70 million Christians have been killed for their faith throughout the first two millennia of church history, 45 million in the 20th century alone. More Christians were martyred in the 1900s than all previous centuries combined. The pace hasn’t slowed down during this century.
According to bpnews.com, most persecution of Christians springs from one of three causes. First is the hunger for total political control, exhibited by communist and post-communist regimes. We see this in countries like China and Cuba.
Second is the desire to preserve favored religious privilege, evident in South Asia. This happens with groups such as the radical Hindus in India.
And third is radical Islam’s goal of religious dominance, which is generating an expanding global crisis. We’re much more familiar with this since we hear so much about ISIS and Boco Haram.
Here in the United States, we might have some people reject us because we’re Christians and, occasionally, some mentally deranged person does shoot up a church. But, by and large, we’re free to practice our faith in relative safety. We don’t have to worry about systematic persecution. Nonetheless, God calls Christians to give everything, including their lives and the lives of their children. Jesus says they are blessed when they do this because they are rewarded in heaven.
Are we giving God everything, even if it’s here in Bedford County?
Perhaps God won’t call us to face persecution for our faith but he does call us to remember those who are facing it. What are some things we can do to help our brothers and sisters around the world who are being persecuted?
1) Be aware of what’s happening. We have to make sure we don’t stick our heads in the sand and simply not care. When the Apostle Paul is writing about how the church is like a human body in 1 Corinthians 12, he says verses 12-13 that “If one part suffers, every part suffers with it; if one part is honored, every part rejoices with it. 27 Now you are the body of Christ, and each one of you is a part of it. This body isn’t limited to just our congregation. It includes every Christian living around the world.

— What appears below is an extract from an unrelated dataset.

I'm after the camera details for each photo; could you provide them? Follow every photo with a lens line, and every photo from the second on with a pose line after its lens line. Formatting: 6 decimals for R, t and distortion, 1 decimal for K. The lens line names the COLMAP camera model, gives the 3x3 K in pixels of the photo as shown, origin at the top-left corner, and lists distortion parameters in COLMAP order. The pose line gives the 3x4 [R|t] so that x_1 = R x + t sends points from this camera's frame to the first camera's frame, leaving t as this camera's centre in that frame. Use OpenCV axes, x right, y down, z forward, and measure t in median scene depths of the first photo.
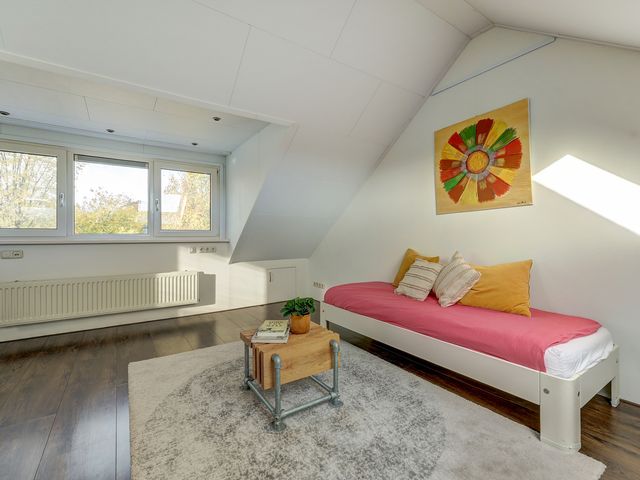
lens RADIAL K [[300.7, 0, 319.0], [0, 300.7, 236.6], [0, 0, 1]] dist [-0.000110, 0.000069]
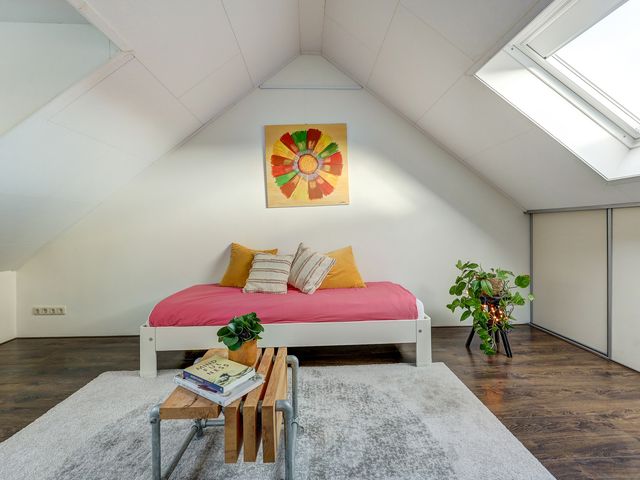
lens RADIAL K [[302.5, 0, 323.4], [0, 302.5, 228.6], [0, 0, 1]] dist [0.000340, -0.000295]
pose [[0.522041, -0.008358, 0.852879, -0.430746], [0.015537, 0.999879, 0.000289, -0.000917], [-0.852779, 0.013101, 0.522108, 0.346907]]
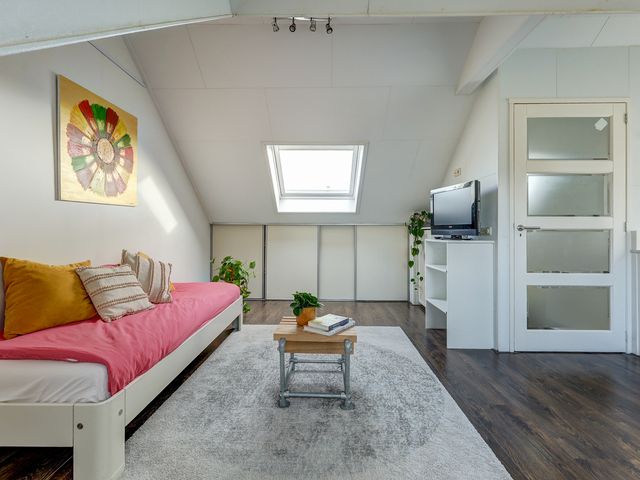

2) Pray. Pray. Pray. Matthew 5:43-45 says “43You have heard that it was said, ‘Love your neighbor and hate your enemy.’ 44 But I tell you, love your enemies and pray for those who persecute you, 45 that you may be children of your Father in heaven. He causes his sun to rise on the evil and the good, and sends rain on the righteous and the unrighteous.” This means we pray for those being persecuted and for those doing the persecuting.
3) Get involved as the Lord leads you. Hebrews 13:3-4 says we are to “3 Continue to remember those in prison as if you were together with them in prison, and those who are mistreated as if you yourselves were suffering.“ These two verses are in a section of scripture where the writer is calling his readers to action. We don’t remember them just so we can so, “Oh, those poor people.” We remember them so we can help them.

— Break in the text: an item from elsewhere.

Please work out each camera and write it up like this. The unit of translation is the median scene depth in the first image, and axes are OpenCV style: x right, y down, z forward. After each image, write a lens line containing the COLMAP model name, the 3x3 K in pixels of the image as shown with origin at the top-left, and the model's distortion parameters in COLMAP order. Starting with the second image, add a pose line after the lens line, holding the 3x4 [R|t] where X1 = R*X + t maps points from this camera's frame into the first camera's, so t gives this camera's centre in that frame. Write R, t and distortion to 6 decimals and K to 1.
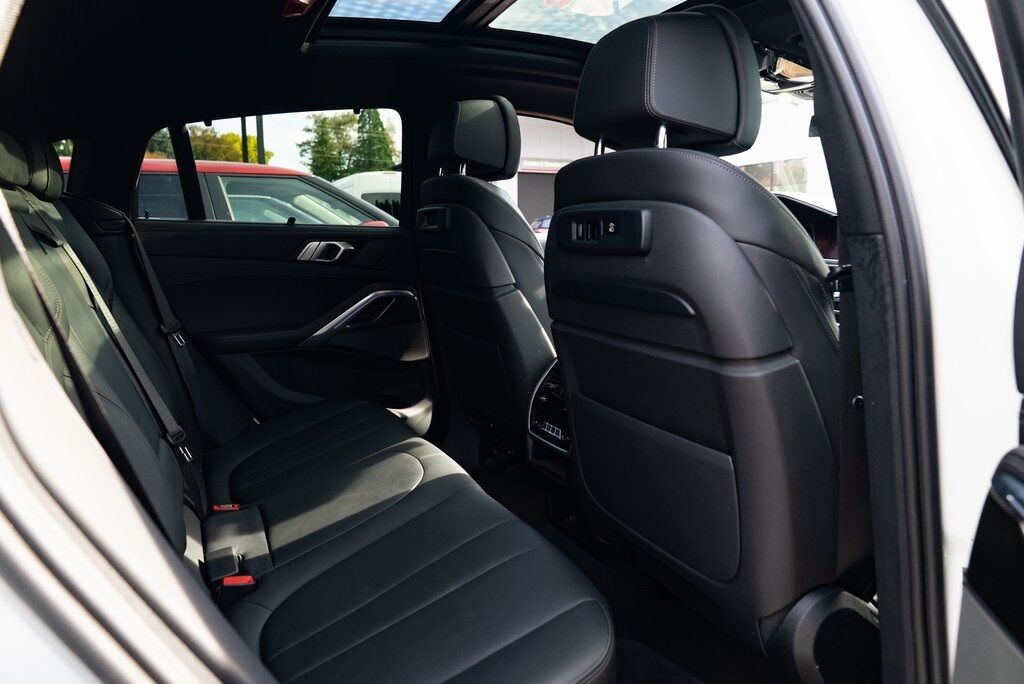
lens RADIAL K [[698.4, 0, 512.0], [0, 698.4, 342.0], [0, 0, 1]] dist [-0.037493, 0.028443]
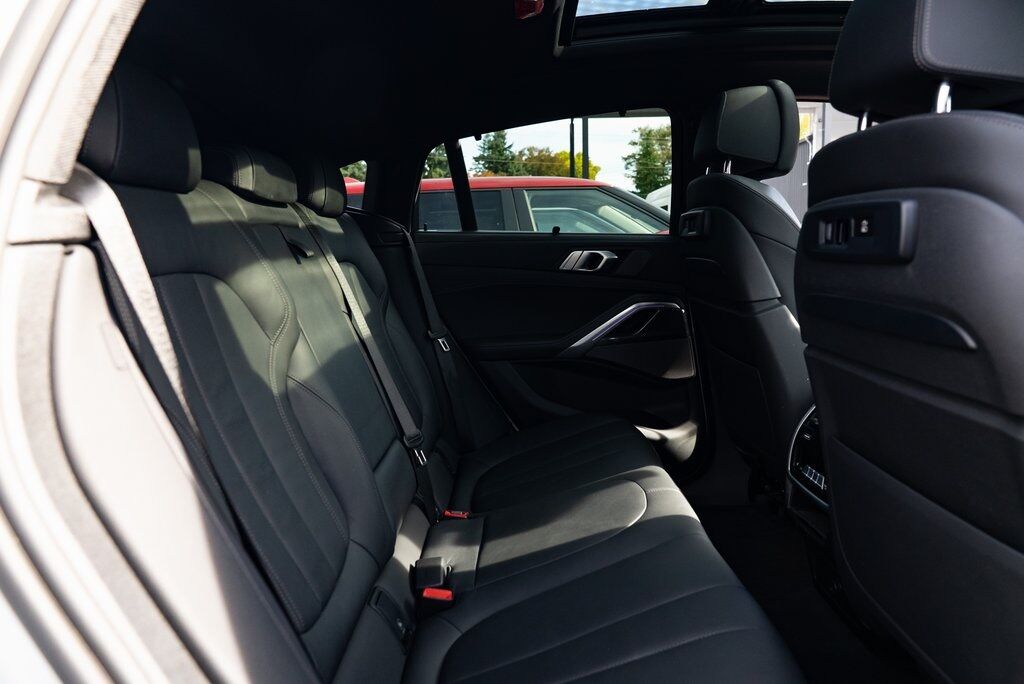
lens RADIAL K [[698.4, 0, 512.0], [0, 698.4, 342.0], [0, 0, 1]] dist [-0.037493, 0.028443]
pose [[0.901327, 0.043695, -0.430929, 0.074488], [-0.049679, 0.998762, -0.002634, -0.011133], [0.430280, 0.023782, 0.902382, 0.096555]]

As a congregation, we’ve supported the Nigerian church as it suffers under the attacks of radical Muslims. However, we can’t stop there. There are others that need help as well. Check out websites such as: opendoorsusa.org, christianfreedom.org and persecution.com. They provide ways to donate money and get involved with their ministry.

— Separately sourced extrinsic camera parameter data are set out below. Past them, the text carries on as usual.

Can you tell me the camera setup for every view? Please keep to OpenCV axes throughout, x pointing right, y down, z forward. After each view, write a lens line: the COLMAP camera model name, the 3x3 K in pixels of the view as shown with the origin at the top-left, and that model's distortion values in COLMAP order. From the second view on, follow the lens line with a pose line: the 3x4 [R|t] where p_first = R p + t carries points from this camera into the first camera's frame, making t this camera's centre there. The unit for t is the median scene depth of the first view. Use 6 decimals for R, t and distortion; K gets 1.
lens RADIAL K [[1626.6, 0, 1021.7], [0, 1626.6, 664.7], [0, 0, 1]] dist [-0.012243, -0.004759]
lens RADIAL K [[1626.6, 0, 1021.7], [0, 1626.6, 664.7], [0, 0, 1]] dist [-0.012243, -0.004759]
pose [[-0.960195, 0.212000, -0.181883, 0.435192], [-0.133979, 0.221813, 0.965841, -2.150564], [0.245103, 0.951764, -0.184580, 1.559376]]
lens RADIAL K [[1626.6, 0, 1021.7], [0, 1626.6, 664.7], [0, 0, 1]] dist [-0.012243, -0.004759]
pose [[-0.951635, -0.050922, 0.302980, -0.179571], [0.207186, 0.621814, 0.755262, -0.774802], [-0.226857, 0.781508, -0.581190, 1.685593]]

4) Trust God is working where his followers are being persecuted. Paul writes in Philippians 1:12-14 – “12 Now I want you to know, brothers and sisters that what has happened to me has actually served to advance the gospel. 13 As a result, it has become clear throughout the whole palace guard and to everyone else that I am in chains for Christ. 14 And because of my chains, most of the brothers and sisters have become confident in the Lord and dare all the more to proclaim the gospel without fear.”
For some reason, the church grows when it’s persecuted. The Holy Spirit uses the suffering of Christians to bring others to Christ. Yet, we are still called to pray for them, help meet their needs and be an advocate for them.
Jesus never said following him would be easy. He promised just the opposite. Let’s stand with those whose blessed people are suffering and dying for practicing the same faith we do.